#### Written task:
Pull every line that includes the word "Université" from the data.

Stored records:
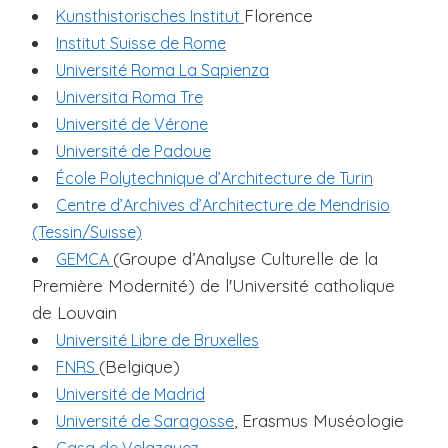
Florence
Kunsthistorisches Institut
i
Institut Suisse de Rome
p
a
Université Roma La Sapienza
l
Universita Roma Tre
Université de Vérone
Université de Padoue
École Polytechnique d’Architecture de Turin
Centre d’Archives d’Architecture de Mendrisio
(Tessin/Suisse)
(Groupe d’Analyse Culturelle de la
GEMCA
Première Modernité) de l'Université catholique
de Louvain
Université Libre de Bruxelles
(Belgique)
FNRS
Université de Madrid
, Erasmus Muséologie
Université de Saragosse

#### Solution for this exercise:
Université Roma La Sapienza
Université de Vérone
Université de Padoue
Première Modernité) de l'Université catholique
Université Libre de Bruxelles
Université de Madrid
Université de Saragosse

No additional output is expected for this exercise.